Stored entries
= Beginning of Section =
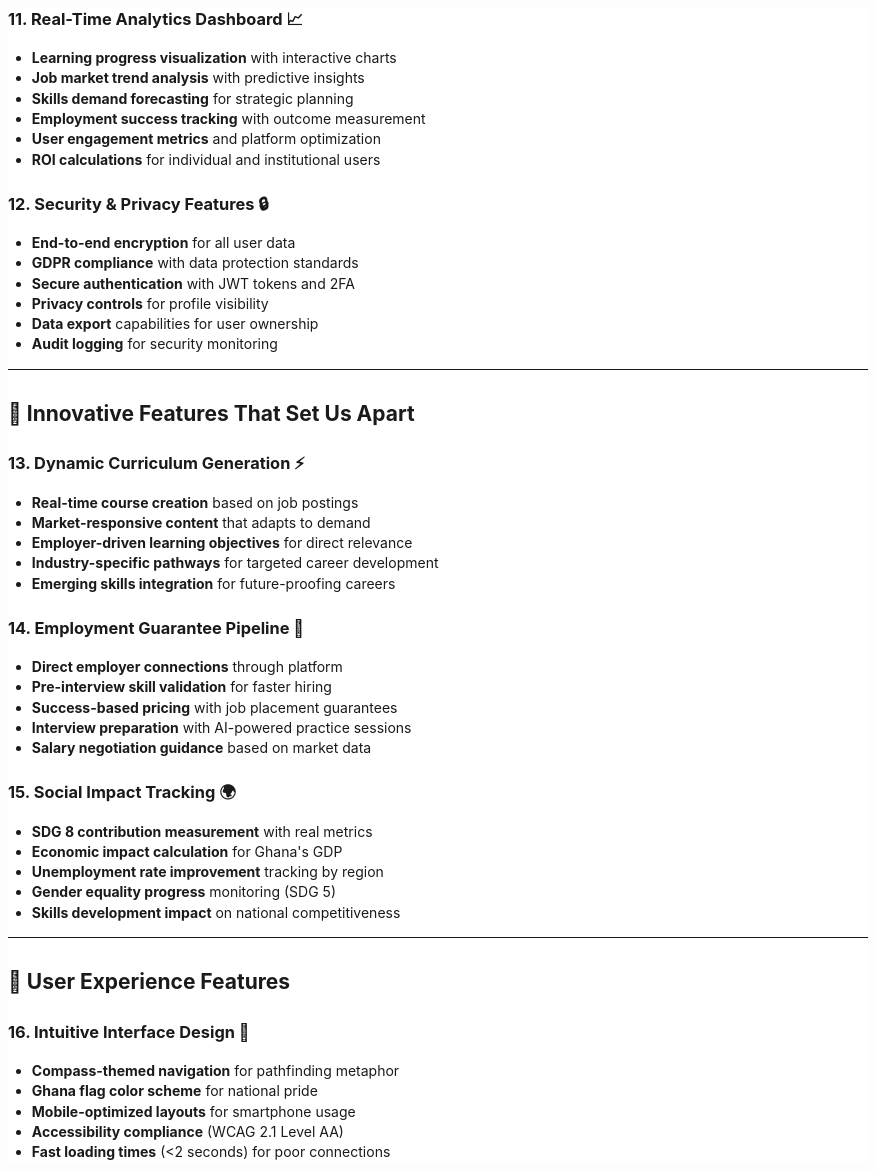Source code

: ### **11. Real-Time Analytics Dashboard** 📈
- **Learning progress visualization** with interactive charts
- **Job market trend analysis** with predictive insights
- **Skills demand forecasting** for strategic planning
- **Employment success tracking** with outcome measurement
- **User engagement metrics** and platform optimization
- **ROI calculations** for individual and institutional users

### **12. Security & Privacy Features** 🔒
- **End-to-end encryption** for all user data
- **GDPR compliance** with data protection standards
- **Secure authentication** with JWT tokens and 2FA
- **Privacy controls** for profile visibility
- **Data export** capabilities for user ownership
- **Audit logging** for security monitoring

---

## 🌟 **Innovative Features That Set Us Apart**

### **13. Dynamic Curriculum Generation** ⚡
- **Real-time course creation** based on job postings
- **Market-responsive content** that adapts to demand
- **Employer-driven learning objectives** for direct relevance
- **Industry-specific pathways** for targeted career development
- **Emerging skills integration** for future-proofing careers

### **14. Employment Guarantee Pipeline** 🎯
- **Direct employer connections** through platform
- **Pre-interview skill validation** for faster hiring
- **Success-based pricing** with job placement guarantees
- **Interview preparation** with AI-powered practice sessions
- **Salary negotiation guidance** based on market data

### **15. Social Impact Tracking** 🌍
- **SDG 8 contribution measurement** with real metrics
- **Economic impact calculation** for Ghana's GDP
- **Unemployment rate improvement** tracking by region
- **Gender equality progress** monitoring (SDG 5)
- **Skills development impact** on national competitiveness

---

## 📱 **User Experience Features**

### **16. Intuitive Interface Design** 🎨
- **Compass-themed navigation** for pathfinding metaphor
- **Ghana flag color scheme** for national pride
- **Mobile-optimized layouts** for smartphone usage
- **Accessibility compliance** (WCAG 2.1 Level AA)
- **Fast loading times** (<2 seconds) for poor connections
= End of Section =
= ABOUT THIS TASK =
Arrange the source text from the rows above as a Markdown table with the columns Line No. and Content, numbering each line and skipping blank lines. Leave the pictures out of your answer.

= ANSWER SPACE =
| Line No. | Content |
|---|---|
| 1 | Source code |
| 2 | : ### **11. Real-Time Analytics Dashboard** 📈 |
| 3 | - **Learning progress visualization** with interactive charts |
| 4 | - **Job market trend analysis** with predictive insights |
| 5 | - **Skills demand forecasting** for strategic planning |
| 6 | - **Employment success tracking** with outcome measurement |
| 7 | - **User engagement metrics** and platform optimization |
| 8 | - **ROI calculations** for individual and institutional users |
| 9 | ### **12. Security & Privacy Features** 🔒 |
| 10 | - **End-to-end encryption** for all user data |
| 11 | - **GDPR compliance** with data protection standards |
| 12 | - **Secure authentication** with JWT tokens and 2FA |
| 13 | - **Privacy controls** for profile visibility |
| 14 | - **Data export** capabilities for user ownership |
| 15 | - **Audit logging** for security monitoring |
| 16 | --- |
| 17 | ## 🌟 **Innovative Features That Set Us Apart** |
| 18 | ### **13. Dynamic Curriculum Generation** ⚡ |
| 19 | - **Real-time course creation** based on job postings |
| 20 | - **Market-responsive content** that adapts to demand |
| 21 | - **Employer-driven learning objectives** for direct relevance |
| 22 | - **Industry-specific pathways** for targeted career development |
| 23 | - **Emerging skills integration** for future-proofing careers |
| 24 | ### **14. Employment Guarantee Pipeline** 🎯 |
| 25 | - **Direct employer connections** through platform |
| 26 | - **Pre-interview skill validation** for faster hiring |
| 27 | - **Success-based pricing** with job placement guarantees |
| 28 | - **Interview preparation** with AI-powered practice sessions |
| 29 | - **Salary negotiation guidance** based on market data |
| 30 | ### **15. Social Impact Tracking** 🌍 |
| 31 | - **SDG 8 contribution measurement** with real metrics |
| 32 | - **Economic impact calculation** for Ghana's GDP |
| 33 | - **Unemployment rate improvement** tracking by region |
| 34 | - **Gender equality progress** monitoring (SDG 5) |
| 35 | - **Skills development impact** on national competitiveness |
| 36 | --- |
| 37 | ## 📱 **User Experience Features** |
| 38 | ### **16. Intuitive Interface Design** 🎨 |
| 39 | - **Compass-themed navigation** for pathfinding metaphor |
| 40 | - **Ghana flag color scheme** for national pride |
| 41 | - **Mobile-optimized layouts** for smartphone usage |
| 42 | - **Accessibility compliance** (WCAG 2.1 Level AA) |
| 43 | - **Fast loading times** (<2 seconds) for poor connections |